Li-Li Du; Jun-Jie Sun; Zhi-Heng Chen; Yi-Xiang Shao; Liu-Cheng Wu

doi:10.4103/1673-5374.339005

NOVA1 promotes SMN2 exon 7 splicing by binding the UCAC motif and increases SMN protein expression

Neural Regen Res. 2022 Nov;17(11):2530-2536. doi: 10.4103/1673-5374.339005.

Authors

Li-Li Du¹, Jun-Jie Sun², Zhi-Heng Chen³, Yi-Xiang Shao³, Liu-Cheng Wu⁴

Affiliations

¹ Institute of Comparative Medicine; Key Laboratory of Neuroregeneration of Jiangsu and Ministry of Education, Co-Innovation Center of Neuroregeneration, Nantong University, Nantong; Laboratory Animal Center, Nanjing University of Chinese Medicine, Nanjing, Jiangsu Province, China.
² Key Laboratory of Neuroregeneration of Jiangsu and Ministry of Education, Co-Innovation Center of Neuroregeneration, Nantong University, Nantong, Jiangsu Province, China.
³ Institute of Comparative Medicine; Key Laboratory of Neuroregeneration of Jiangsu and Ministry of Education, Co-Innovation Center of Neuroregeneration, Nantong University, Nantong, Jiangsu Province, China.
⁴ Institute of Comparative Medicine, Nantong University, Nantong; Institute of Neuroscience, Soochow University, Suzhou, Jiangsu Province, China.

Abstract

Spinal muscular atrophy (SMA) is a rare hereditary neuromuscular disease with a high lethality rate in infants.

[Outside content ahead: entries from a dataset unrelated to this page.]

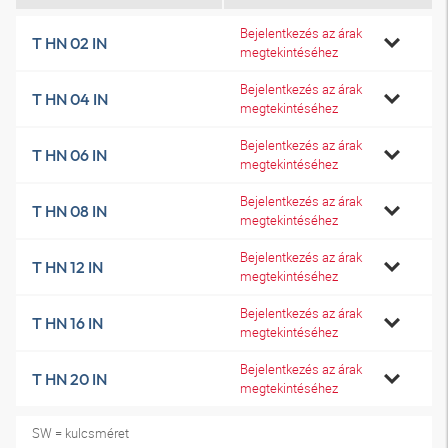
Bejelentkezés az árak
T HN 02 IN
megtekintéséhez
Bejelentkezés az árak
T HN 04 IN
megtekintéséhez
Bejelentkezés az árak
T HN 06 IN
megtekintéséhez
Bejelentkezés az árak
T HN 08 IN
megtekintéséhez
Bejelentkezés az árak
T HN 12 IN
megtekintéséhez
Bejelentkezés az árak
T HN 16 IN
megtekintéséhez
Bejelentkezés az árak
T HN 20 IN
megtekintéséhez
SW = kulcsméret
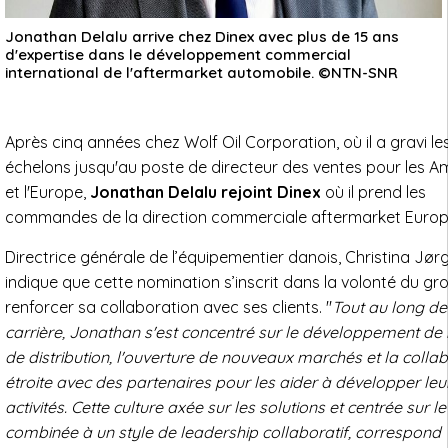
Jonathan Delalu arrive chez Dinex avec plus de 15 ans
d'expertise dans le développement commercial
international de l'aftermarket automobile. ©NTN-SNR
Après cinq années chez Wolf Oil Corporation, où il a gravi le
échelons jusqu'au poste de directeur des ventes pour les A
et l'Europe,
Jonathan Delalu rejoint Dinex
où il prend les
commandes de la direction commerciale aftermarket Europ
Directrice générale de l’équipementier danois, Christina Jø
indique que cette nomination s’inscrit dans la volonté du g
renforcer sa collaboration avec ses clients. "
Tout au long de
carrière, Jonathan s'est concentré sur le développement de
de distribution, l'ouverture de nouveaux marchés et la colla
étroite avec des partenaires pour les aider à développer leu
activités. Cette culture axée sur les solutions et centrée sur le 
combinée à un style de leadership collaboratif, correspond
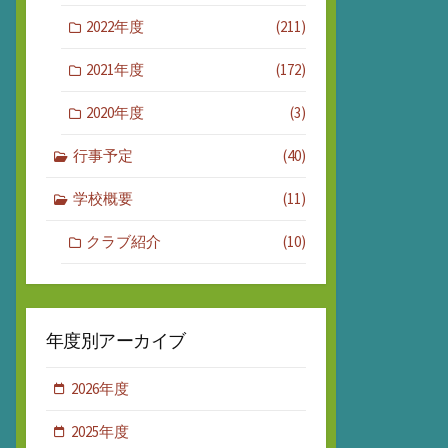
2022年度
(211)
2021年度
(172)
2020年度
(3)
行事予定
(40)
学校概要
(11)
クラブ紹介
(10)
年度別アーカイブ
2026年度
2025年度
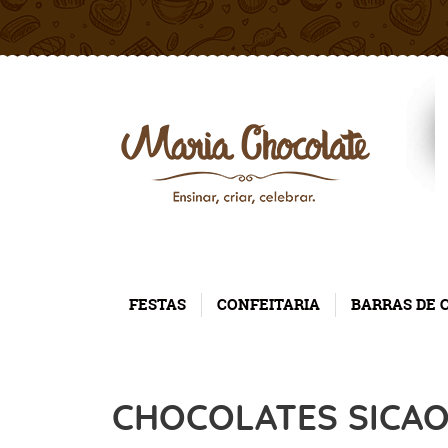
FESTAS
CONFEITARIA
BARRAS DE 
CHOCOLATES SICA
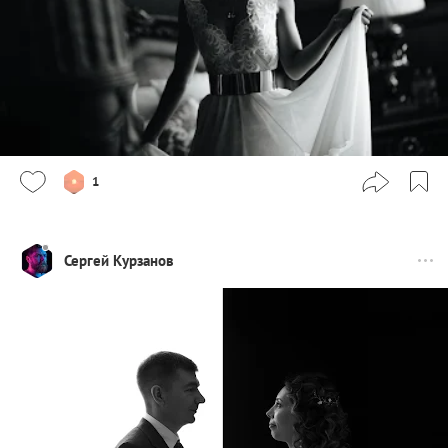
1
Сергей Курзанов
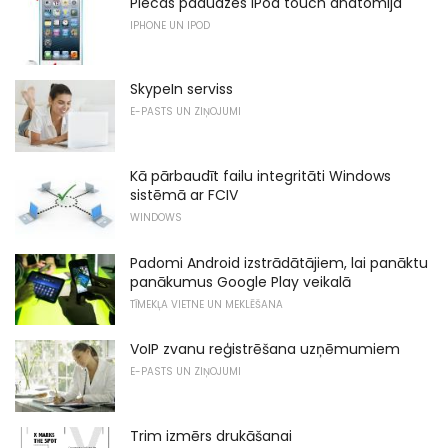
Piecas paaudzes iPod touch anatomija
IPHONE UN IPOD
SkypeIn serviss
E-PASTS UN ZIŅOJUMI
Kā pārbaudīt failu integritāti Windows
sistēmā ar FCIV
WINDOWS
Padomi Android izstrādātājiem, lai panāktu
panākumus Google Play veikalā
TĪMEKĻA VIETNE UN MEKLĒŠANA
VoIP zvanu reģistrēšana uzņēmumiem
E-PASTS UN ZIŅOJUMI
Trim izmērs drukāšanai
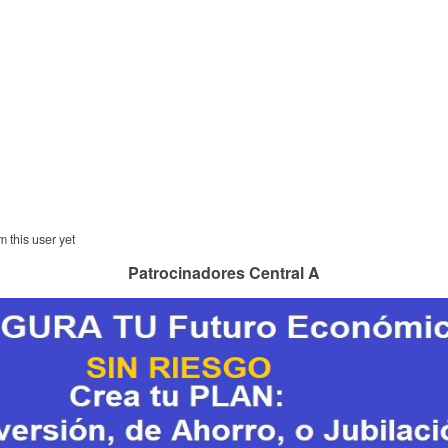
m this user yet
Patrocinadores Central A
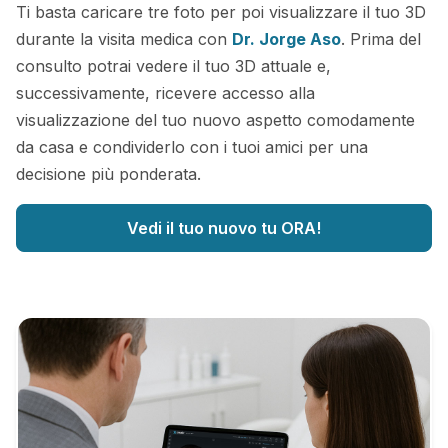
Ti basta caricare tre foto per poi visualizzare il tuo 3D
durante la visita medica con
Dr. Jorge Aso
. Prima del
consulto potrai vedere il tuo 3D attuale e,
successivamente, ricevere accesso alla
visualizzazione del tuo nuovo aspetto comodamente
da casa e condividerlo con i tuoi amici per una
decisione più ponderata.
Vedi il tuo nuovo tu ORA!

Variants in the homologous genes survival of motor neuron (SMN)1 and SMN2 have been reported to be SMA pathogenic factors. Previous studies showed that a high inclusion rate of SMN2 exon 7 increased SMN expression, which in turn reduced the severity of SMA. The inclusion rate of SMN2 exon 7 was higher in neural tissues than in non-neural tissues. Neuro-oncological ventral antigen (NOVA) is a splicing factor that is specifically and highly expressed in neurons. It plays a key role in nervous system development and in the induction of nervous system diseases. However, it remains unclear whether this splicing factor affects SMA. In this study, we analyzed the inclusion of SMN2 exon 7 in different tissues in a mouse model of SMA (genotype smn^-/-SMN2^2tg/0) and littermate controls (genotype smn^+/-SMN2^2tg/0). We found that inclusion level of SMN2 exon 7 was high in the brain and spinal cord tissue, and that NOVA1 was also highly expressed in nervous system tissues. In addition, SMN2 exon 7 and NOVA1 were expressed synchronously in the central nervous system. We further investigated the effects of NOVA1 on disease and found that the number of neurons in the anterior horn of spinal cord decreased in the mouse model of SMA during postnatal days 1-7, and that NOVA1 expression levels in motor neurons decreased simultaneously as spinal muscular atrophy developed. We also found that in vitro expression of NOVA1 increased the inclusion of SMN2 exon 7 and expression of the SMN2 protein in the U87MG cell line, whereas the opposite was observed when NOVA1 was knocked down. Finally, point mutation and RNA pull-down showed that the UCAC motif in SMN2 exon 7 plays a critical role in NOVA1 binding and promoting the inclusion of exon 7. Moreover, CA was more essential for the inclusion of exon 7 than the order of Y residues in the motif. Collectively, these findings indicate that NOVA1 interacts with the UCAC motif in exon 7 of SMN2, thereby enhancing inclusion of exon 7 in SMN2, which in turn increases expression of the SMN protein.

Keywords: SMN2; UCAC motif; exon 7 inclusion; motor neuron; neuro-oncological ventral antigen 1; spinal cord; spinal muscular atrophy; splicing; splicing factors.